I think many people who are self-described complexity enthusiasts are often addressing these questions (although typically in a very basic way), and they take that to be doing research on complexity. What I am claiming is that they are instead doing research within complexity, but not studying complexity itself. And my observation is that more and more models, and the questions the models are built to answer, are of this variety. Good for addressing questions about a particular complex system, and perhaps abstract enough to apply to multiple systems in a non-trivial way, but not rich enough for direct research into the system's complexity. And even when a model could support such inquiries, those inquiries are not made. This may just be part of the general trend in science of pushing away from basic research. It may also be a symptom of the conceptual mess that complexity science is still stagnating in. However it does neither the field nor the particular researchers justice to call all this research by the same name. Asking questions about the theory of complexity and asking questions using the current (messy) theory of complexity is as different as theoretical physics and engineering.

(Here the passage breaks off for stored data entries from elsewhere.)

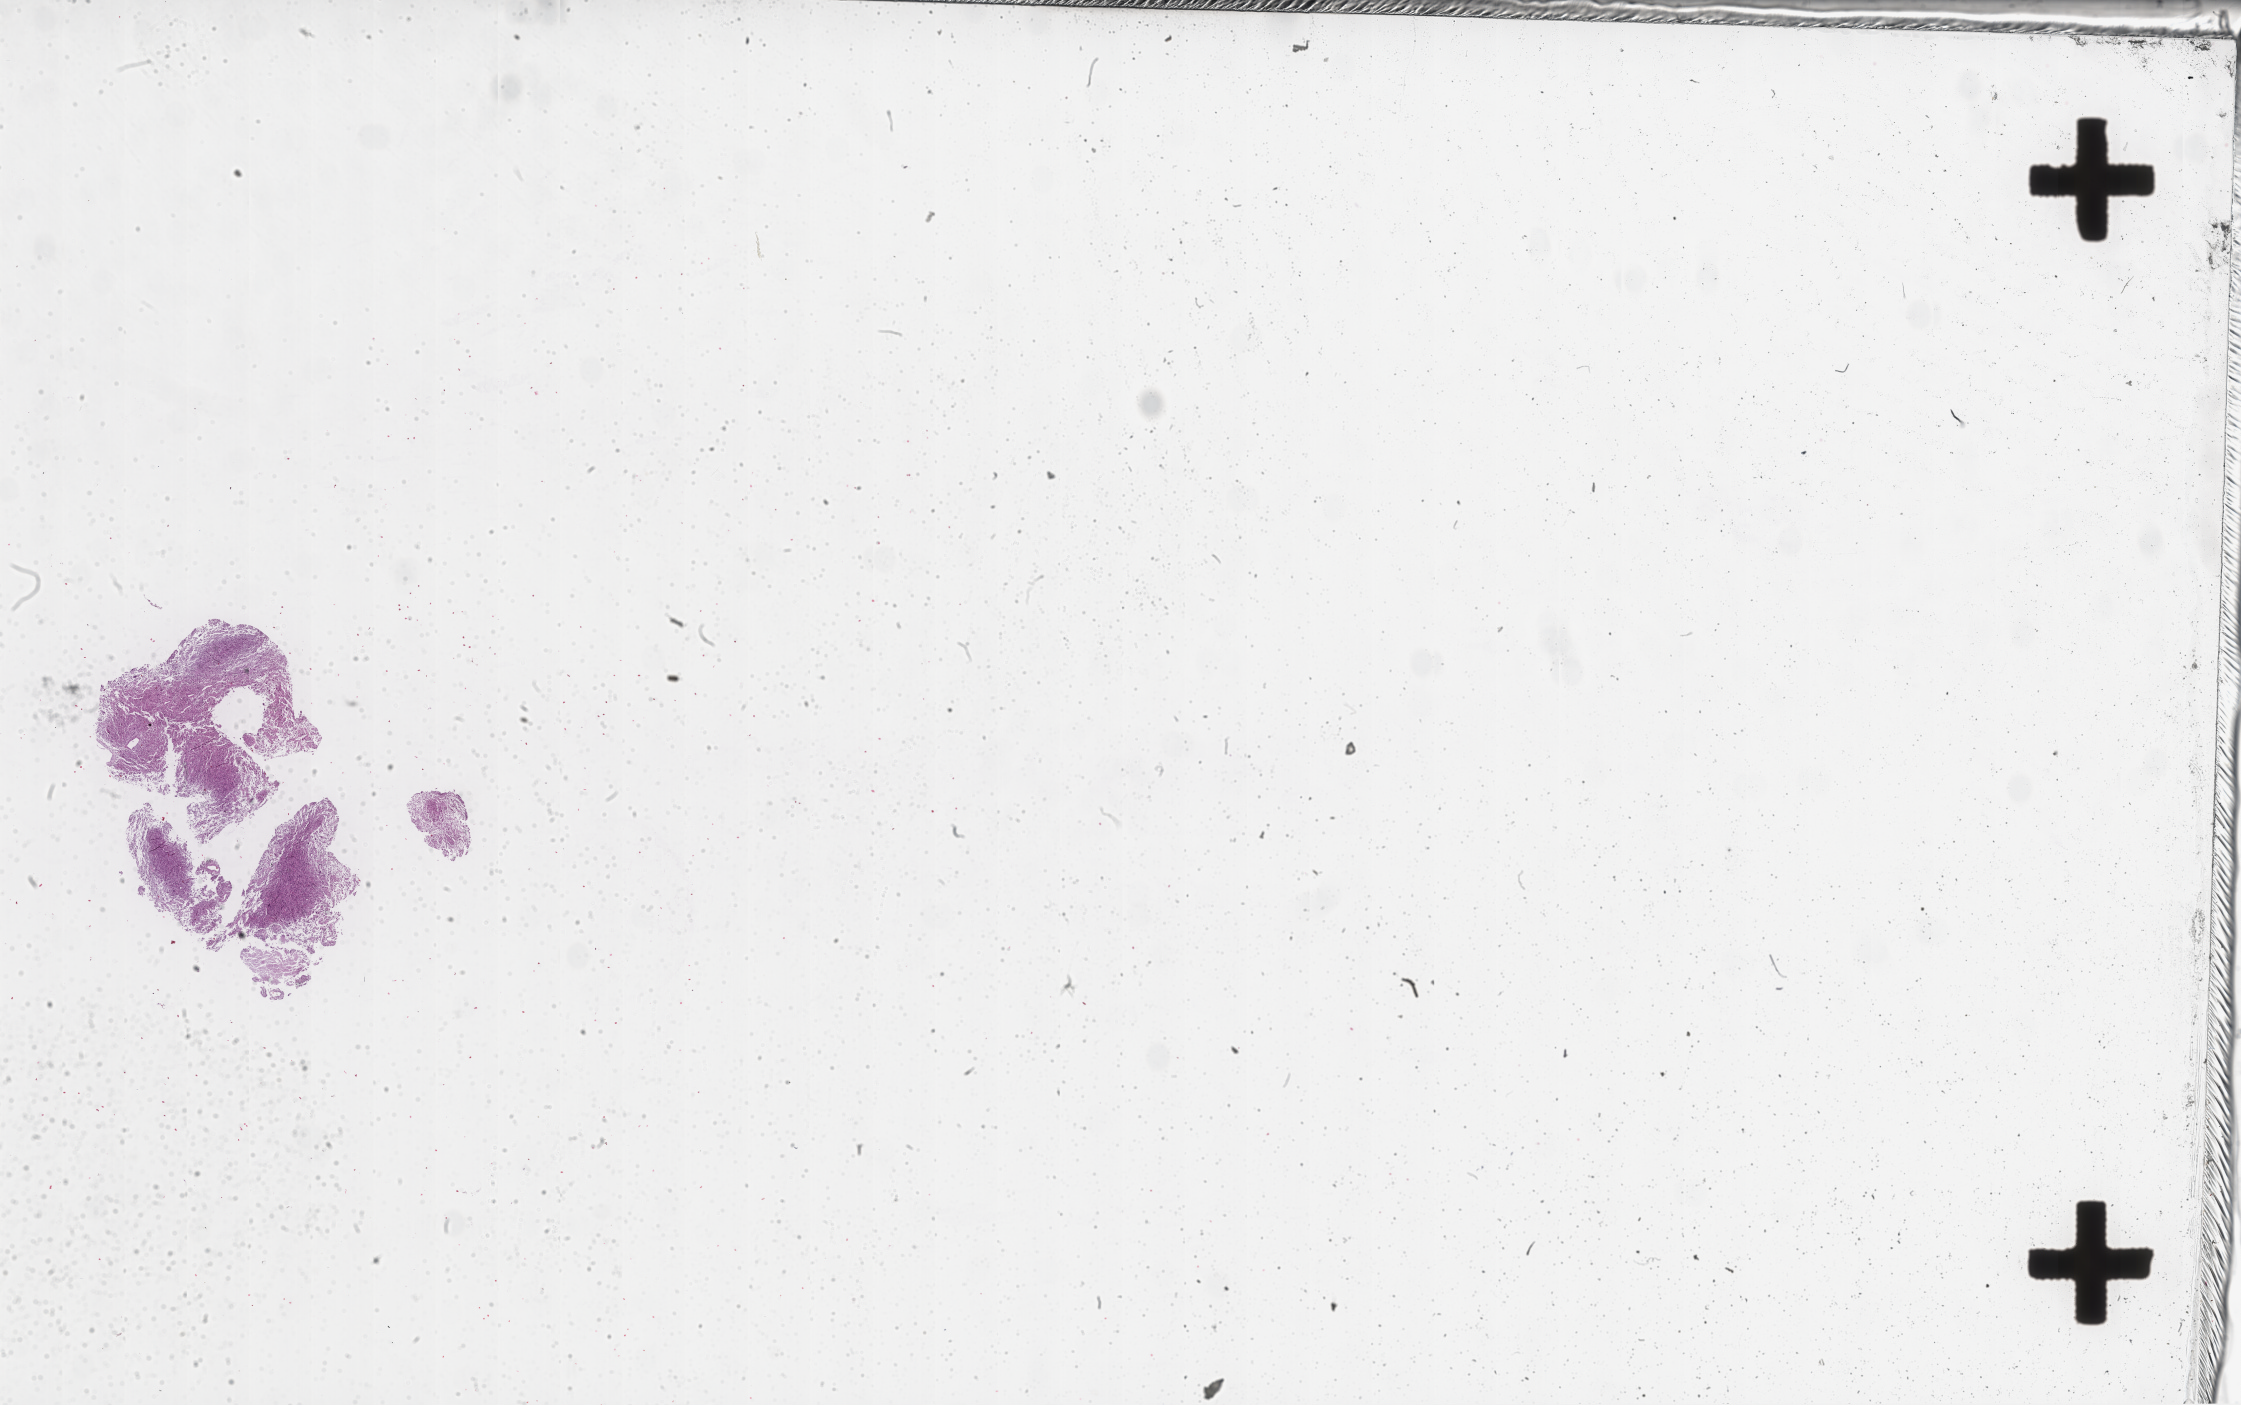
Hematoxylin and eosin (H&E) stained whole-slide image, whole scanned area (about 36.1 x 22.6 mm, from a 20x scan) shown as a low-resolution overview. Tumour tissue sample, sampled site: frontal lobe. Male, 31 y/o. Pathologist review of this section (percent, as recorded): tumour nuclei 65%, necrosis 10%.
Histologic diagnosis: Glioblastoma.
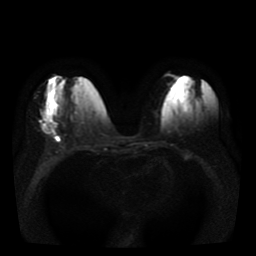
Breast MRI, one axial slice. Diffusion-weighted series; image 2 of 4 stored at this slice position (different b-values; order by instance number). 1.5 T. 5 mm slice thickness. 256 × 256 image matrix, field of view 330 × 330 mm. Female patient.
Structures marked on this image (manually delineated by an expert):
- tumour on diffusion-weighted imaging: bounding box <42,119,58,135> (left, top, right, bottom; pixels)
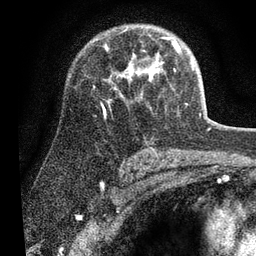
Breast MRI (dynamic contrast-enhanced), one axial slice; position 45 of 80 along the scan axis; cropped to one breast; dynamic contrast-enhanced series, time point 2 of 7 at this slice position (early post-contrast); 3 T; TE 2.2 ms, TR 5.4 ms; 2 mm slice thickness; 256 × 256 image matrix. Female patient.
Structures marked on this image (semi-automatic segmentation, software-assisted and operator-edited):
- enhancing-tissue mask used for the functional tumour volume (all voxels passing the contrast-enhancement thresholds inside the analysis volume; usually the tumour): bounding box <102,37,194,117> (left, top, right, bottom; pixels)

Yet, despite the rise in complex systems thinking and of complexity models, there has been little progress on understanding complexity itself. And, I claim, this leads to an insufficient ability to harness complexity and use a system's complexity to improve our understanding of the complex systems models we build. We have tantalizing hints of the promise of complexity to unify our thinking across many disciplines, but it remains merely a promise as long as we fail to engage the necessary theoretical research. And the first step to making this theoretical progress is to recognize the differences outlined above; ask different questions and build richer models.